De son côté, M. Yan a ajouté que le groupe pourrait également inclure des communautés pauvres dans les petites villes, où les opportunités d'emploi sont moins abondantes. L'épidémie de nouveau coronavirus a fortement réduit les commandes étrangères de produits chinois et entraîné une contraction du secteur des services, rendant les emplois encore plus rares, a-t-il déclaré.
Les citadins pauvres, bien qu'ils aient droit aux avantages de l'État, n'ont souvent pas accès aux programmes de lutte contre la pauvreté dans les zones touchées par la pauvreté, qui aident les agriculteurs à développer des compétences, des entreprises à domicile et d'autres sources de revenus durables.
« Pour augmenter les revenus des citadins pauvres, les emplois sont la clé », a affirmé M. Yan.
Les 600 millions de personnes à faibles revenus aux prises avec une pauvreté relative sont apparues à un moment où la Chine gagne sa bataille contre la pauvreté absolue. Selon des chiffres officiels, plus de 700 millions de Chinois sont sortis de l'extrême pauvreté depuis la fondation de la République populaire de Chine en 1949. Parmi eux, plus de 90 millions ont échappé à la pauvreté au cours des sept dernières années, après que la Chine a lancé une vaste campagne de lutte contre la pauvreté comprenant des approches de secours adaptées.

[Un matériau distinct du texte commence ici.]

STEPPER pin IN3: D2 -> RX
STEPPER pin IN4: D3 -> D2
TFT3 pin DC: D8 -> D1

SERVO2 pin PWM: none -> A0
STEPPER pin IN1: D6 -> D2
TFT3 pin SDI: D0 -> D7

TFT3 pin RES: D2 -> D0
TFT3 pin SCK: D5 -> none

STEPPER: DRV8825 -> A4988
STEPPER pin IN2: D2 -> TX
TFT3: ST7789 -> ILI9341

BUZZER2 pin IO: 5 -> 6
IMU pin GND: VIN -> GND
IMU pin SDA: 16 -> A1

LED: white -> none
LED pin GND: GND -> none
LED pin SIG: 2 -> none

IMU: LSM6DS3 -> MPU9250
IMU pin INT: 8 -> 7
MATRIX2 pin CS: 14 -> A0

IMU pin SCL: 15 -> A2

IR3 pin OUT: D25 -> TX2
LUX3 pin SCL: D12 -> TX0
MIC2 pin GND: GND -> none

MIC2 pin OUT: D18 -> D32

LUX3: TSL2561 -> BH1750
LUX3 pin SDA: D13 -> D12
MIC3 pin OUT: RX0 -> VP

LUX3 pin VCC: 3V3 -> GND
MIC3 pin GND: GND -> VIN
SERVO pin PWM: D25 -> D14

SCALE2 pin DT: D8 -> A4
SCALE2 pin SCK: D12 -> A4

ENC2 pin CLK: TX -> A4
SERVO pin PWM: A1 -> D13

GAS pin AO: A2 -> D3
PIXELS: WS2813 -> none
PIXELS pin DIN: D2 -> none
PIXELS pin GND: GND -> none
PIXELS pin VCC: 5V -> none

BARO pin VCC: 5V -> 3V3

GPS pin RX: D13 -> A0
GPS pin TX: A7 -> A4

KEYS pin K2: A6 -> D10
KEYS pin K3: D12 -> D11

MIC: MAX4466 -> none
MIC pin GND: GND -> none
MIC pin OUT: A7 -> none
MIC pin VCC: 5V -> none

Un développement déséquilibré
L'énorme population à faible revenu contraste fortement avec le statut de la Chine en tant que pays à revenu intermédiaire supérieur, dont le PIB par habitant a dépassé 10 000 dollars l'an dernier. Ces chiffres rappellent également constamment que la Chine reste le pays en développement le plus peuplé de la Terre, bien qu'elle soit la deuxième économie du monde.
« Nous devons être bien conscients que le développement est déséquilibré », a souligné M. Wang. « De nombreuses grandes villes peuvent rivaliser avec les pays développés en termes de niveau de vie, tandis que un grand nombre de zones rurales sont toujours aux prises avec une pauvreté extrême ».
Le développement inégal s'est, au fil du temps, matérialisé par un écart de richesse croissant, qui a commencé à se creuser il y a plus de quatre décennies en tant qu'effet secondaire de l'adhésion du pays à l'économie de marché et de la priorité accordée au développement des régions côtières.
Un rapport de la banque centrale publié l'année dernière sur les actifs familiaux a par ailleurs mis en lumière la disparité entre les citadins. Le rapport a révélé que parmi les quelque 30 000 familles urbaines interrogées, les 20% les plus riches possédaient 63% du total des actifs, contre seulement 2,6% pour les 20% les plus pauvres.
Bien que les familles rurales n'aient pas été interrogées, le rapport a également mis en lumière une forte fracture urbaine-rurale.